"On the Russian market, which simply 'exploded' after the start of official iPad sales, more and more companies are looking at mobile applications as a new medium for managing loyalty, a space for advertising, a way of digitizing business processes and so on," said Alexander Zveryev, general director of business software maker e-Legion.
"The mobile applications market is one of the fastest growing in the world," Zveryev said. "There are already more smartphones in the world than personal computers. For the most part, this is thanks to Apple — they worked out how to get around the problem of piracy and how to give small companies the chance to make money by creating mobile applications."
Last year, about 8 billion applications were downloaded globally, and some experts predict 20-fold growth by 2015.
There are now more than half a million applications sold worldwide in stores such as AppStore, Google Android Market, BlackBerry App World, Nokia Ovi Store and Microsoft Marketplace, and they target both the casual user and the business sector.
Alexander Savin, head of mobile advertising at Mail.ru Group, also remarked on changes in the format and volume of consumption for Russian mobile services. He said mobile applications are one of the key solutions for business in the mobile world.
Microsoft is also keen to announce its latest products on the Russian market. Official sales of phones with Windows Phone 7 will begin in Russia simultaneously with the expanded version of the operating system, the release of which is expected in the second half of this year.
"Already existing applications — e-mail, calendar, address book and mobile Office — will be developed to meet the specific demands of the corporate market, including improved integration with SharePoint and Office 365," said Vladimir Kolesnikov, a software development expert for Microsoft Russia's strategic technologies department.
At "Mobility: How to Make Your Business Mobile," a conference held in St. Petersburg earlier this month, market experts demonstrated the various opportunities for users and advertisers.

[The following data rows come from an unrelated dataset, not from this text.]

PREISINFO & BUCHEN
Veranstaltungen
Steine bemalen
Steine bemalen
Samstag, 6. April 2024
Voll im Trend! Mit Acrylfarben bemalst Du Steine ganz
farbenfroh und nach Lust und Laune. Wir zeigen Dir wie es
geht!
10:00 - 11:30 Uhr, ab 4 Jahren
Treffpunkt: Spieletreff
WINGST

Alesya Chichinkina, representing Toozla.com, presented applications for mobile phones that combine GPS positioning with information about the surrounding area, such as excursions around historic sites and dining information. The tool can be used to deliver advertising directly to the user. For example, while a traveler is listening to a guided tour with Toozla, they could be receiving news on their phone from a restaurant a few steps away.

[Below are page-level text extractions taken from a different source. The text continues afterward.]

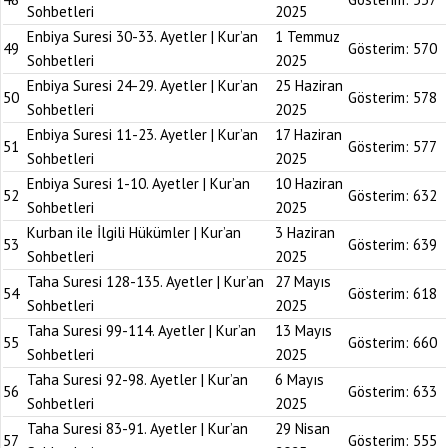
Sohbetleri
2025
Enbiya Suresi 30-33. Ayetler | Kur’an
1 Temmuz
49
Gösterim:
570
Sohbetleri
2025
Enbiya Suresi 24-29. Ayetler | Kur’an
25 Haziran
50
Gösterim:
578
Sohbetleri
2025
Enbiya Suresi 11-23. Ayetler | Kur’an
17 Haziran
51
Gösterim:
577
Sohbetleri
2025
Enbiya Suresi 1-10. Ayetler | Kur’an
10 Haziran
52
Gösterim:
632
Sohbetleri
2025
Kurban ile İlgili Hükümler | Kur’an
3 Haziran
53
Gösterim:
639
Sohbetleri
2025
Taha Suresi 128-135. Ayetler | Kur’an
27 Mayıs
54
Gösterim:
618
Sohbetleri
2025
Taha Suresi 99-114. Ayetler | Kur’an
13 Mayıs
55
Gösterim:
660
Sohbetleri
2025
Taha Suresi 92-98. Ayetler | Kur’an
6 Mayıs
56
Gösterim:
633
Sohbetleri
2025
Taha Suresi 83-91. Ayetler | Kur’an
29 Nisan
57
Gösterim:
555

Mobile devices are significantly altering the perception of the possibilities of the Internet among users, as well as creating new professions and new commercial opportunities.
Developers and advertisers have been paying close attention to the Russian market from the earliest stages: In 2010, the number of smartphone and tablet users in Russia stood at about 6 million, a figure that is expected by some to triple by the end of this year.